──────── READING TEXT ────────
Help with Edelbrock fine tuning....

[bandit67]

Guys, I have very little experience with tuning the Edelbrock carbs and need some understanding. Im taking a used, highly modified 1406 back to stock calibration first and then will proceed to fine tune it for current engine use. Question is, the 1406 calls for metering rod spring to be orange. It currently has a 'plain' spring in which Edelbrock says it's an 8 hg. I believe hg is for a hydro gauge and that is how all the spring colors are listed. Not having a hydro gauge meter, is there a conversion as comparing vacuum gauge settings? I mean we use vacuum gauge setting in determining which power valve number needed with a Holley, can that be done with Eddys also...thanks...

 

[lewtot184]

Edelbrock lists a color/vacuum rating for their step up springs. Edelbrock lists .098 jets .075x.047metering rods with an orange spring for the primary side and .095 jets for the secondary side of 1406; per 2019 catalog. This is going to be pretty lean on the primary side. I use .101 jets, 71x47 rods, and orange springs with the 1406 I use.
──────── SUPPLIED DATA ────────
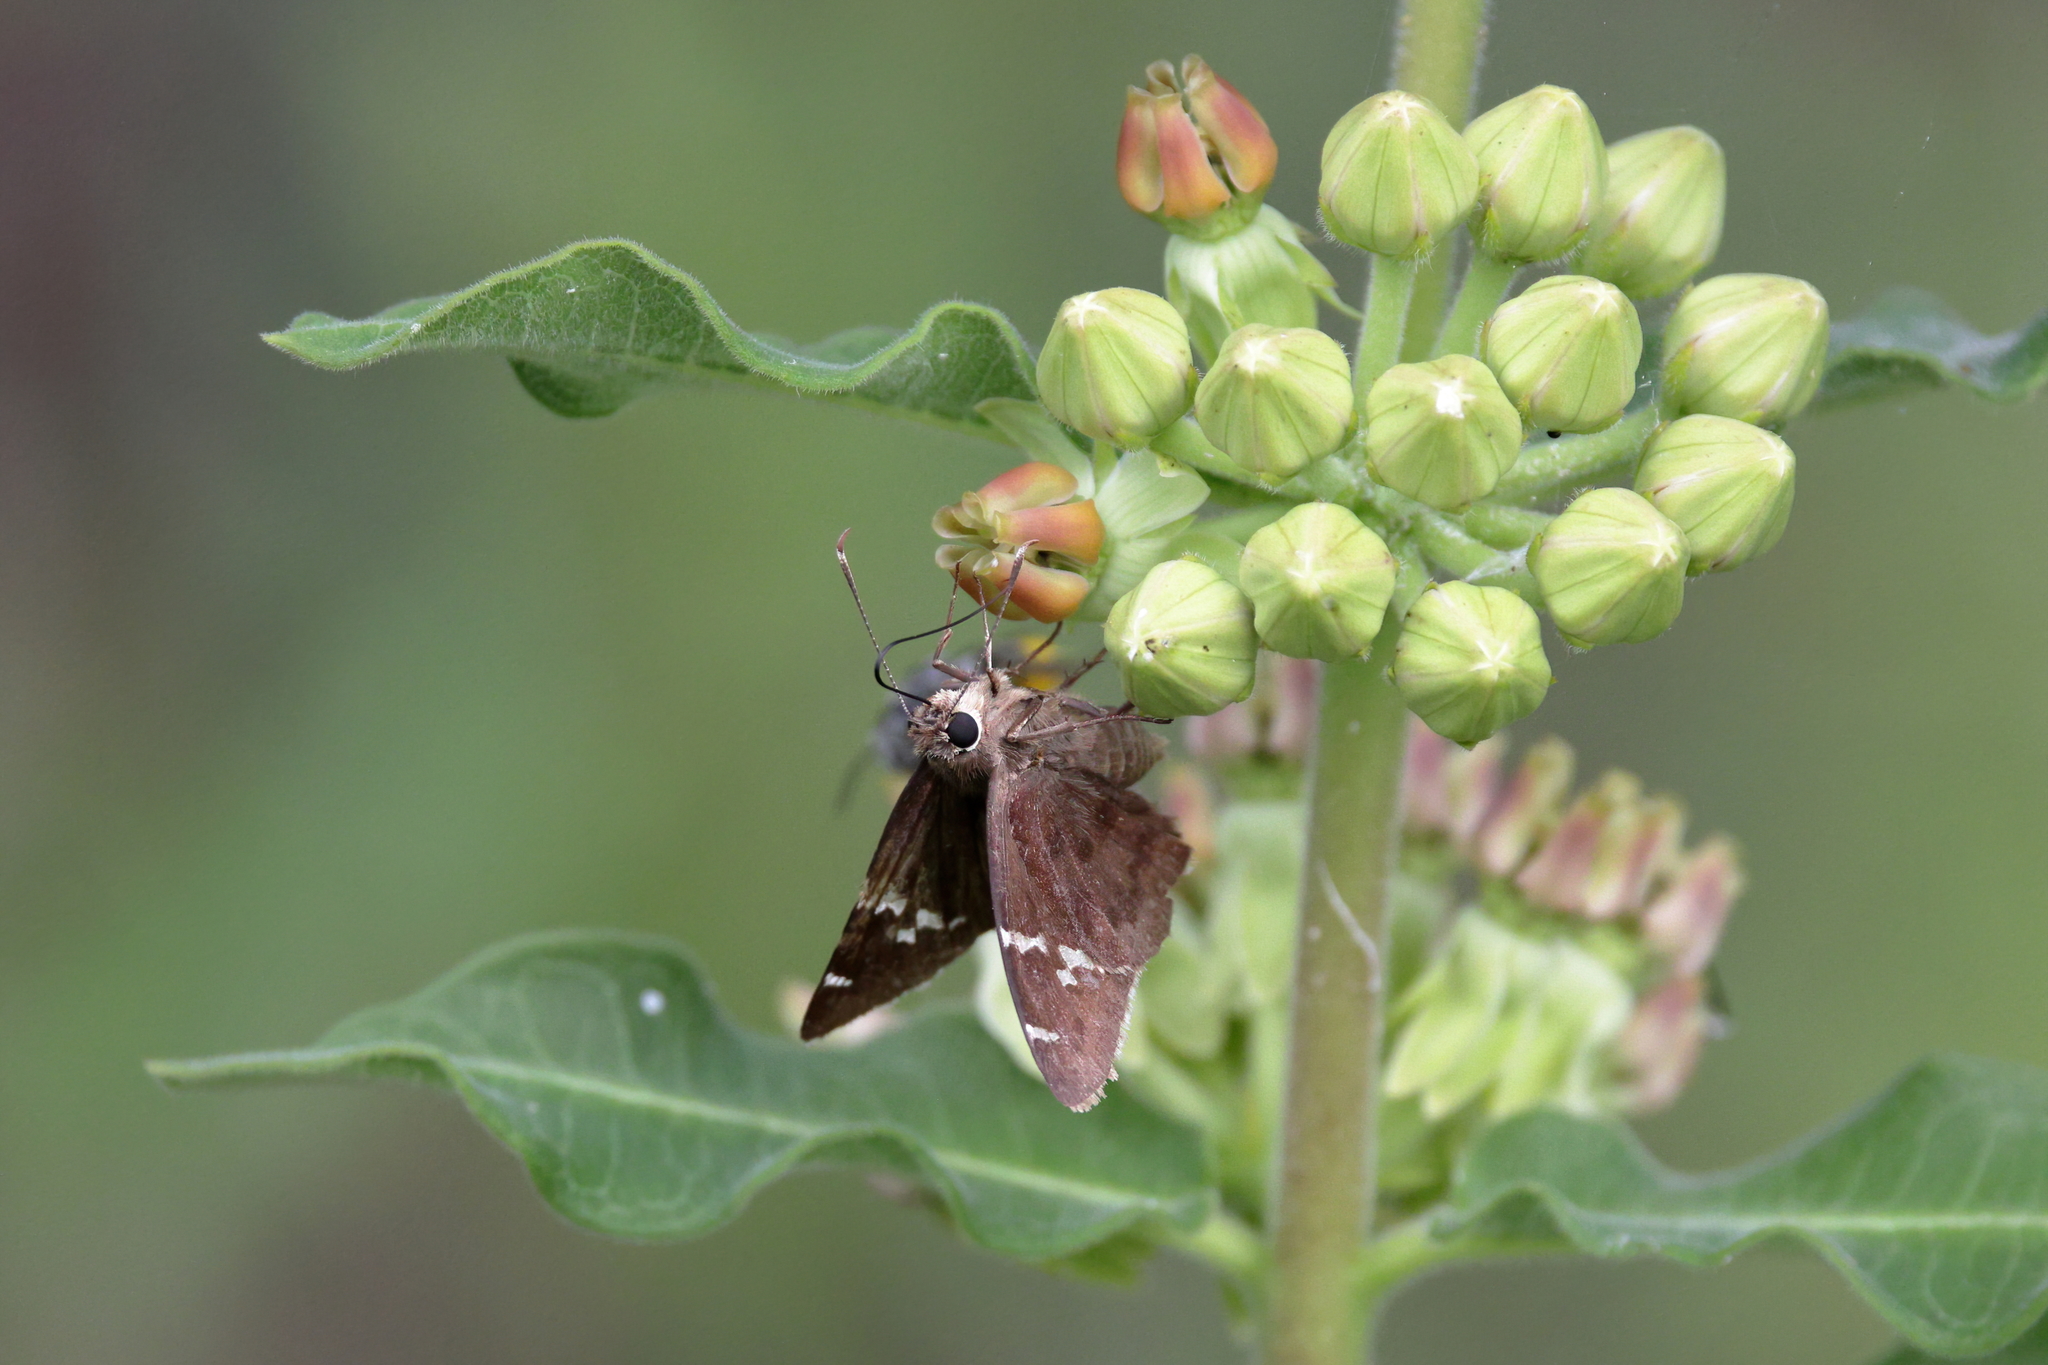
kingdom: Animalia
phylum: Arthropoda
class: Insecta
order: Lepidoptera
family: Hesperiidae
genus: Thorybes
────────
──────── SUPPLIED DATA ────────
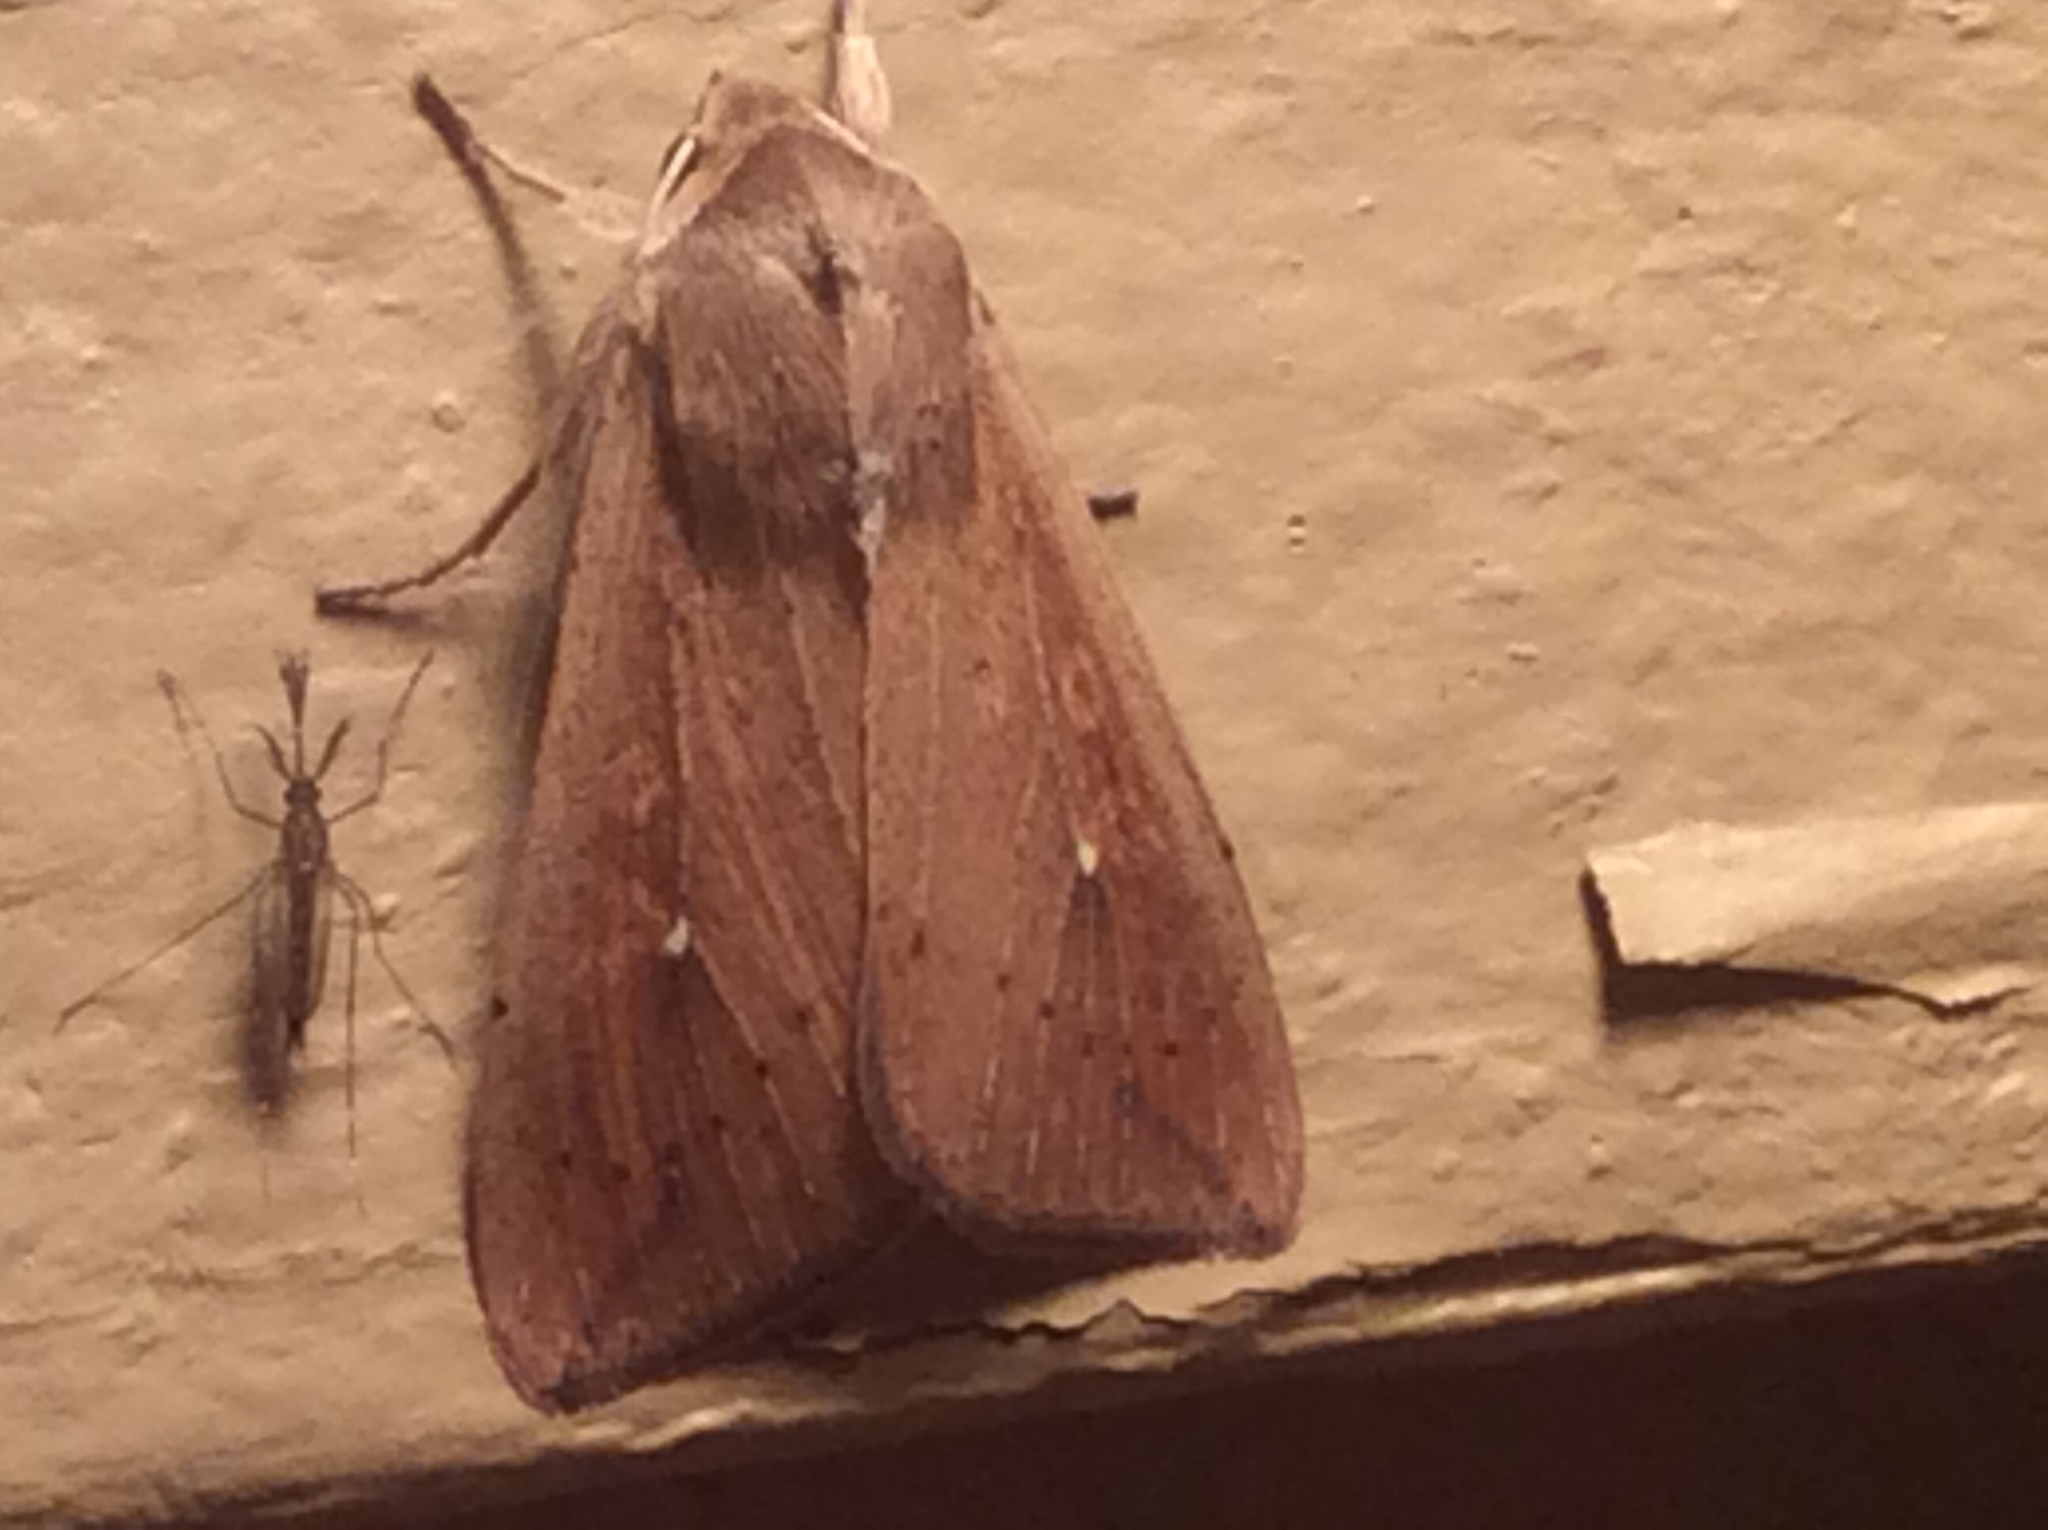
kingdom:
────────
(LIST OF TASKS):
A) Answer these about the Edelbrock tuning thread:
(i) Which metering rod spring color does the 1406 call for?
(ii) What rating does Edelbrock give the 'plain' spring?
(iii) What jet size does the second poster use with their 1406?
B) Print the part of the Edelbrock tuning thread that opens with the words containing "Help with Edelbrock" and closes with "with Eddys also...thanks...".
The entries stand apart from the Edelbrock tuning thread.

(WORKED ANSWERS):
A)
(i) Orange.
(ii) 8 hg.
(iii) .101 jets.

B)
Help with Edelbrock fine tuning....

[bandit67]

Guys, I have very little experience with tuning the Edelbrock carbs and need some understanding. Im taking a used, highly modified 1406 back to stock calibration first and then will proceed to fine tune it for current engine use. Question is, the 1406 calls for metering rod spring to be orange. It currently has a 'plain' spring in which Edelbrock says it's an 8 hg. I believe hg is for a hydro gauge and that is how all the spring colors are listed. Not having a hydro gauge meter, is there a conversion as comparing vacuum gauge settings? I mean we use vacuum gauge setting in determining which power valve number needed with a Holley, can that be done with Eddys also...thanks...